Bush Keeps Solid Policy in Place
Listening to President Bush cite the rising numbers of returning salmon in Northwest rivers, you can just imagine the intense fury boiling in the minds of environmentalists.
Bush's boasting may be a bit much, but the president is right in saying dam breaching won't happen anytime soon - if ever. The Northwest has too much to lose economically by taking down four dams on the Snake River. A balance between energy needs and boosting salmon numbers continues to be the best strategy.
Standing on Washington's Ice Harbor Lock and Dam last weekend, Bush praised his administration's effort to maintain electricity supplies while continuing to boost salmon recovery. Bush said the record-breakiing wave of salmon returning upstream was a direct result of ongoing recovery efforts that include fish ladder systems and hatchery improvements.
Bush's visit to the Northwest capped another week in the continuing debate over dam breaching.
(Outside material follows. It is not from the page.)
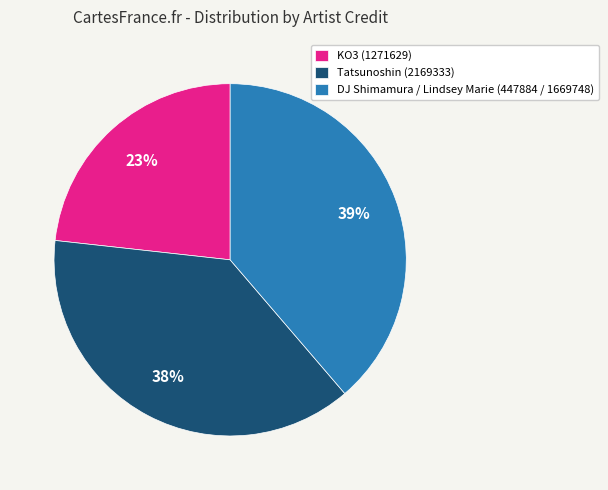

To the nearest percent, what percentage of the pie is Tatsunoshin (2169333)?

38%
The contrasting views were there for all to see.
The current round started with former Democratic Interior Secretary Bruce Babbitt's comments at a Ketchum fund-raiser, sayiing dams must come down now.
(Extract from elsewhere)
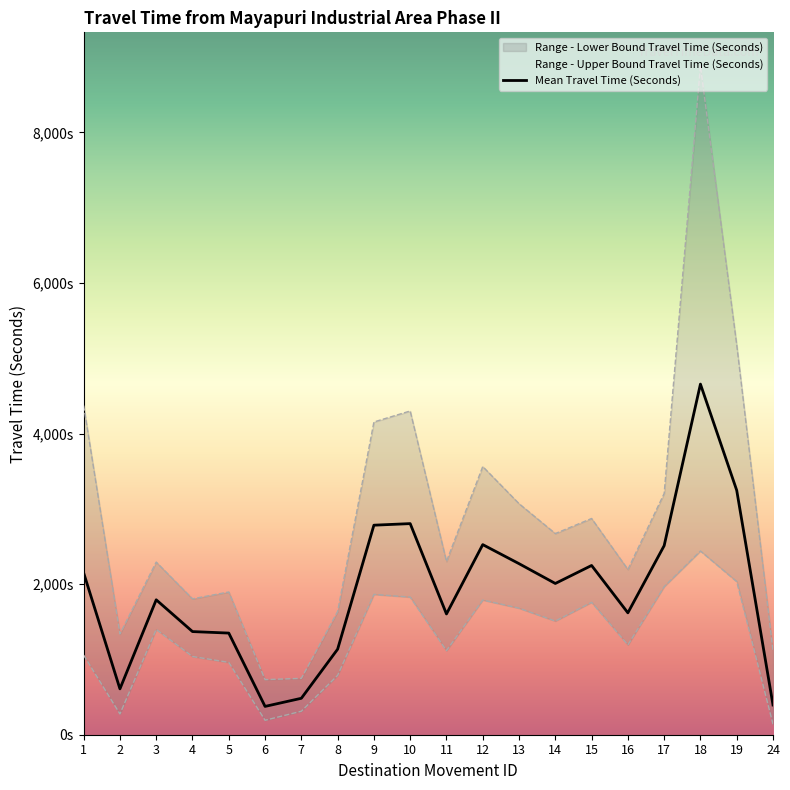

Does the chart have visible grid lines?

No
That sparked a rebuttal from Idaho Republican Sen. Larry Craig.
The nation's latest electricity crisis, Craig said, solidifies Congress' case for keeping dams in the Northwest. Craig added that scientific studies show dam breaching won't assure revival of salmon runs in the region. Craig said ocean patterns, sea lion populations and water salinity all have an impact on returning fish numbers.
Everyone knows habitat is important to fish and wildlife. But creating a river unfettered by dams would significantly damage the lives of Northwest residents.
It is estimated that the four lower Snake River dams - Ice Harbor, Lower Monumental, Little Goose and Lower Granite - provide 5 percent of the Northwest power supply. That's a significant amount, especially considering the power shortages regional economies still have to endure.
The growth of the Northwest has consistently been linked to its ready supply of clean and renewable ppower, product shipment capacity, and irrigation for the region's farms. Last month, a bipartisan group of governors from Idaho, Oregon, Washington and Montana issued an agreement that the four dams remain vital to the Northwest economy, and that alternative recovery efforts should continue.
Even President Clinton understood the economic and political risk of breaching dams, which forced him to put a tight lid on Babbitt's agitation for dam removal.
Salmon recovery is a worhwhile goal, because the fish is an iconic figure in the Northwest. But those efforts must be balance with the effects on human populations in the region.